Exit strategy should be baked into the business plan

So, saying that we need an exit strategy for the HFC is actually shortchanging the taxpayers. We need an exit strategy for every revenue stream that does not tie directly to WCC’s core educational mission. That means we need an exit strategy for the events business that takes place at Morris Lawrence. The taxpayers also need an exit strategy for all the skilled trades instructor training programs that WCC currently hosts. What happens if and when those go away?

And it’s not enough to know how much revenue these programs generate. We need a full accounting of how much it costs the taxpayers to host these events. And we need to know the extent to which WCC leans on this revenue. How necessary is it? Can WCC operate without it? If not, what’s the plan to make it up when these “other” revenue sources dry up?

We also need an exit strategy for “hotel and convention center” that WCC’s Master Plan calls for. It would be most helpful to have an exit strategy built into the business plan for the building. And since the public will be paying for it, it should be opened up for public discussion. Working without a plan to exit this revenue stream is simply too risky, as the HFC demonstrates every day.

Source data:
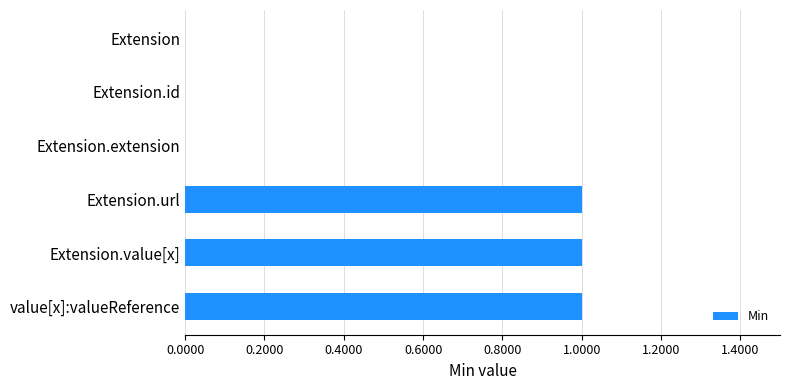

What is the sum of all values?

3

Apply what you read:
1. Output, word for word, the part of the WCC exit strategy passage that opens with the words containing "So, saying that" and closes with "those go away?".
2. Finish out the next part of the WCC exit strategy passage, picking up after its final sentence.

Responses to the tasks:
1.
So, saying that we need an exit strategy for the HFC is actually shortchanging the taxpayers. We need an exit strategy for every revenue stream that does not tie directly to WCC’s core educational mission. That means we need an exit strategy for the events business that takes place at Morris Lawrence. The taxpayers also need an exit strategy for all the skilled trades instructor training programs that WCC currently hosts. What happens if and when those go away?

2.
And make no mistake about this. The Board of Trustees should look out for the taxpayers. They’re supposed to be ensuring that these schemes minimize the risk to the taxpayer. The Trustees ask no questions, however. So, millions of dollars in tax revenues “leak” from the General Fund each year to pay for this nonsense.

Silence is negligence.

Unwinding the bloat

Revenue streams aren’t the only activities that should trigger an exit plan. The taxpayers deserve to know how the Trustees plan to extricate us from the millions of additional dollars WCC now spends on administration and overhead that it wasn’t paying 10 years ago. How are we going to get out from under the bloat that defines the current WCC administration? Who pays for all of the building neglect?

Where do we draw the line? How do we stop the losses? When do we admit that enough is enough?